そんなわがままな願いを聞いたりもしたのだろう。
残された家族がそれからどんなクリスマスを迎えるかなんて、死を焦がれる人間は自分のいいようにしか考えない。
何も言わずに逝くならいい。
けど。
そんなのを全部自分ひとりで受け止めていたのだ。
俺にも言わず。
いや、言えないのだ。
俺の腕なら治るとわかっていたといって、そのすべてを格安でオペすることなどできない。
恐ろしいほどの持ち出しになるから。
それにいくつかのオペは引き受けられたとしても、すべての患者をたった一人の人間が治せるわけがない。

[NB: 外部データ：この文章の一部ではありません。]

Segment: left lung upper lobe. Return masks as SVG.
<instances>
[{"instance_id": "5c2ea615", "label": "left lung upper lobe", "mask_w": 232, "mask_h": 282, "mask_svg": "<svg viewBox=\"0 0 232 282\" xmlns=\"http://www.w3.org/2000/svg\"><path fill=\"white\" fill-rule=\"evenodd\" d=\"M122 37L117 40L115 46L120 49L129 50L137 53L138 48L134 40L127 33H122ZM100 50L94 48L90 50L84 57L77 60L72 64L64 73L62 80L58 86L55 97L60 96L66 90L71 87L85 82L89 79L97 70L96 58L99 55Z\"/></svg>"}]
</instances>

奴はそれを良くわかっているから、依頼人に平等な死を与えてきたのだろう。
わかっている。
わかっているけれど。
何度叩かれても反撃しない男に息を切らす。
「ごめんな。お前さんに言うべきことじゃなかった。もう帰るよ」
そう言ってコートを取って羽織ろうとする男の前に回り、思い切り突き倒し、のしかかった。
無表情な男が憎い。
いや、憎いのは俺自身だ。
叩きたいのは己自身をだ。
身を切る苦悩にもがくこいつにどうしても手を差し伸べられない、俺こそを。
そっと顔に触れられた。
「色男が、台無しだ」
と見せる指が濡れている。
「どこかで雨が降ったようだな」
と言うと
「ずいぶん局地的な雨だな」
と頬を緩める男。
その薄い唇を奪いにいく。
奴の腕が俺をしっかり抱きかかえるのを感じながら、その見た目より抱き応えのある背を抱きしめる。
俺には言うべき言葉がないから。
ただ、こうしてぬくもりを分かち合うしか術がないから。
「BJ、BJ」
と奴は何度も俺の名を呼んだ。
その度
「キリコ」
と呼び返す。
凍えそうな気持ちになった時、お前が電話してくれていたのを知って愛しく思った。
今お前が一人じゃなくここにいるの、すごく嬉しいんだ。
そういう気持ちを俺は何で言えないんだろう。
気持ちの万分の1でも伝えたくて、俺は何度も
「キリコ」
と言った。
冬の最中、こんな床なんかで抱き合わなくてもいいようなものだが、視界の端で点滅するツリーの明かりがとてもきれいだった。
俺の部屋に行く前に、ピノコの部屋をのぞいた。
あんなに大きな音を立てたのに気づかないほどぐっすり寝ている。
枕元に手袋の包みを置いた。
置く時に包みがあのスーパーのものだと気づいたが、仕方ない。
彼女はこれが誰からのものか気づいてしまうだろうか。
「気づいたとしても、あの子はきっと喜ぶよ」
という男の言葉を複雑に聞きながら、そっとドアを閉めた。